Speaker
Description
The content of dreams appears to reflect the sleeper’s experiences and concerns, but also their psychophysical well-being. We implemented Natural Language Processing (NLP) tools for the quantitative and reproducible analysis of dream content to investigate dream changes as a function of age and sex in a large cohort of participants.
Two-hundred healthy Italian individuals (87M, 18-70y) wore an actigraph and recorded their last dream experience each morning upon awakening for two weeks (1,620 reports). We trained an LSTM neural network on a subset of reports scored by four raters on 15 features, including perceptual contents, affective experience, and spatial-temporal features. The algorithm was used to predict those dimensions in the whole dataset. Moreover, we identified recurrent dream topics by measuring the cumulative frequency of semantically-related words within reports. Linear mixed-effect models were used to assess the correlation between dream features and demographic variables (q <0.05, FDR correction).

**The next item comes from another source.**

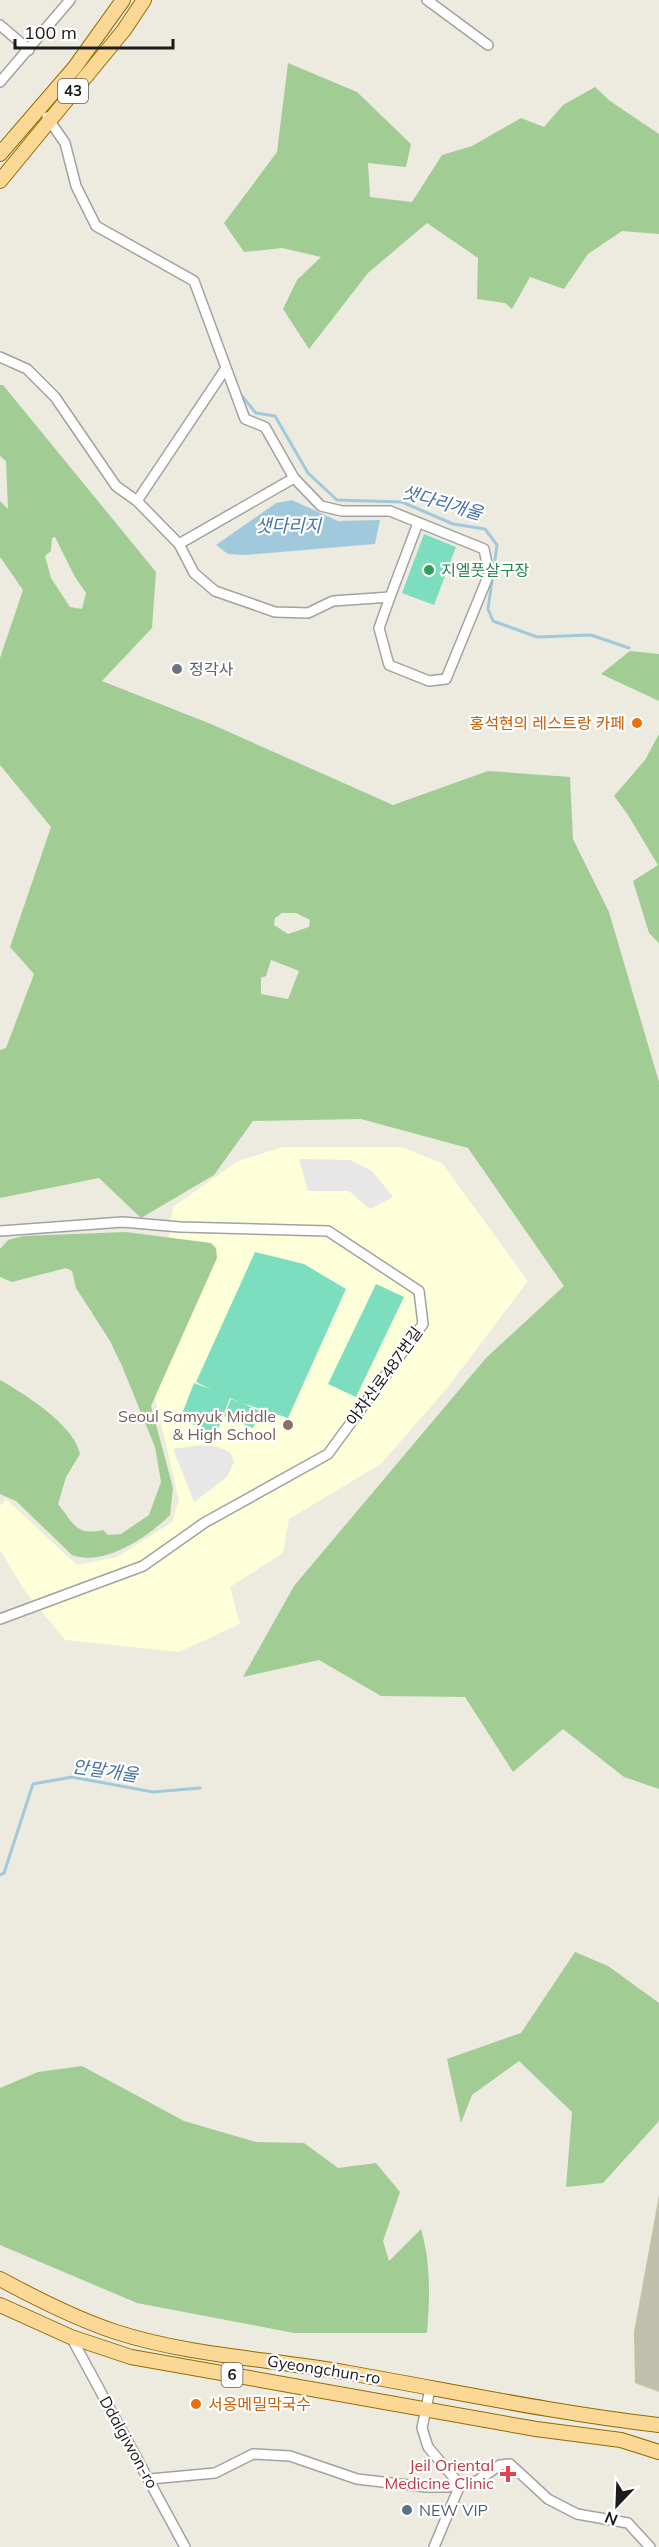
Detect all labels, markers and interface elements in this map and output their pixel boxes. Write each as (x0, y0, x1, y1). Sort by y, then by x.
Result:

We identified a negative correlation between age and the presence of social interactions and auditory experiences in dreams. Age positively correlated with visual content and spatial settings. We identified 21 recurrent topics, including work-related (20.5%) and educational (18.5%) contents, negatively-valenced affective experiences (18.5%), and animals (17.0%). References to violence and aggression increased in men and tended to decrease in women as a function of age.
NLP approaches allow for a quantitative, objective, and reproducible analysis of dream reports. We demonstrated significant dream content changes across the lifespan and as a function of sex, paving the way for further studies in clinical populations.